The data:
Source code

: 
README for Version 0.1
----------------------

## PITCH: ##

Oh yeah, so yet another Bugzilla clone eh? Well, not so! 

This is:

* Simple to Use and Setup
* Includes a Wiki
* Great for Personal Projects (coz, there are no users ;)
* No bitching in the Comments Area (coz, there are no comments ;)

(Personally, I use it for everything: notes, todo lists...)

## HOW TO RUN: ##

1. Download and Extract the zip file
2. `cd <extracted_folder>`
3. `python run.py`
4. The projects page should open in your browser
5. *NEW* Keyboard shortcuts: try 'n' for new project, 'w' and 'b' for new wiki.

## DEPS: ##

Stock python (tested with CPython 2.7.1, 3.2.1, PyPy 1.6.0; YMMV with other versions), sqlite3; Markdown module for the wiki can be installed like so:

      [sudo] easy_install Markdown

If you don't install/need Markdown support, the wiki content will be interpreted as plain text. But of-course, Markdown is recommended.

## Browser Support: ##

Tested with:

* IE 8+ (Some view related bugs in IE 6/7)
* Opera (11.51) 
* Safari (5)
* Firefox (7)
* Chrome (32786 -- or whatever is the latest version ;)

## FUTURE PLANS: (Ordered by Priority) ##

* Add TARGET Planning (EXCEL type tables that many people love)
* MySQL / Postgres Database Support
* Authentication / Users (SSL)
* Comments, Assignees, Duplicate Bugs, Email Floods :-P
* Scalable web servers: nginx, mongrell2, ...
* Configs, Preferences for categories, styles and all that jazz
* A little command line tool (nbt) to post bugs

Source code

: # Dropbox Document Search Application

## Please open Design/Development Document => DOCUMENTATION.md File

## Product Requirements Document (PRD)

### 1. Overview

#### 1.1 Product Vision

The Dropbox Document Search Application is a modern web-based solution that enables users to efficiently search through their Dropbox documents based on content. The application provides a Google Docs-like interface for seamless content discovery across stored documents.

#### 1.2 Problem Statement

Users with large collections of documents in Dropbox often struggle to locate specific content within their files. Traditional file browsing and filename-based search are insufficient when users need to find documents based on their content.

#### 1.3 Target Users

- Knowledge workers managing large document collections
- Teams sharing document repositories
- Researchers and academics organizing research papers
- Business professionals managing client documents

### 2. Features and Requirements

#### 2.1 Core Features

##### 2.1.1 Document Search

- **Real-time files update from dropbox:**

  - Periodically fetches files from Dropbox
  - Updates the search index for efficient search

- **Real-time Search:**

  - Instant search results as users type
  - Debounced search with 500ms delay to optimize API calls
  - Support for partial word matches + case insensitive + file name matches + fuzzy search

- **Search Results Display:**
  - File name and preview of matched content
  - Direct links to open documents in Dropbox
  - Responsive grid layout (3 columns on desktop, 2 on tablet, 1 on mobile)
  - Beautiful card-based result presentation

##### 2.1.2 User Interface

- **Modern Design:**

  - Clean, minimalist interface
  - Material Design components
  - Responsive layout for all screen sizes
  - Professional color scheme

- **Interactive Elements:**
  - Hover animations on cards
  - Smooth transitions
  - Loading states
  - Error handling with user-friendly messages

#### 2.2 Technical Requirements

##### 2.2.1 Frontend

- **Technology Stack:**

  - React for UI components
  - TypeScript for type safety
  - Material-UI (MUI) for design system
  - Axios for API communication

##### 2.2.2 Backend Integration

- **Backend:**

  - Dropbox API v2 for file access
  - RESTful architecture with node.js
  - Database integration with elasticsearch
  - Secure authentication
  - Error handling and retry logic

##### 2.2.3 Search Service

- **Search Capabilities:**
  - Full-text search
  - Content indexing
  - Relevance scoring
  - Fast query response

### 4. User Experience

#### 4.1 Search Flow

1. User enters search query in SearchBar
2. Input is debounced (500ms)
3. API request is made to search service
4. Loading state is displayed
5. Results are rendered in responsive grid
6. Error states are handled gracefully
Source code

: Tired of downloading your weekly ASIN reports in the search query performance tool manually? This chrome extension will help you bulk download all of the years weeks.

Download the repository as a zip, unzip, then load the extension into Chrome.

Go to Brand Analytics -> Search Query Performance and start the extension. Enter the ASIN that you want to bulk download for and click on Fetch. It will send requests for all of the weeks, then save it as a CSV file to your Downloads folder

About this task:
Please write out everything from the line containing "- Instant search results as users type" down to the line containing "- Support for", changing "500ms" to "300ms" and leaving all else as it stands.

Answer box:
  - Instant search results as users type
  - Debounced search with 300ms delay to optimize API calls
  - Support for partial word matches + case insensitive + file name matches + fuzzy search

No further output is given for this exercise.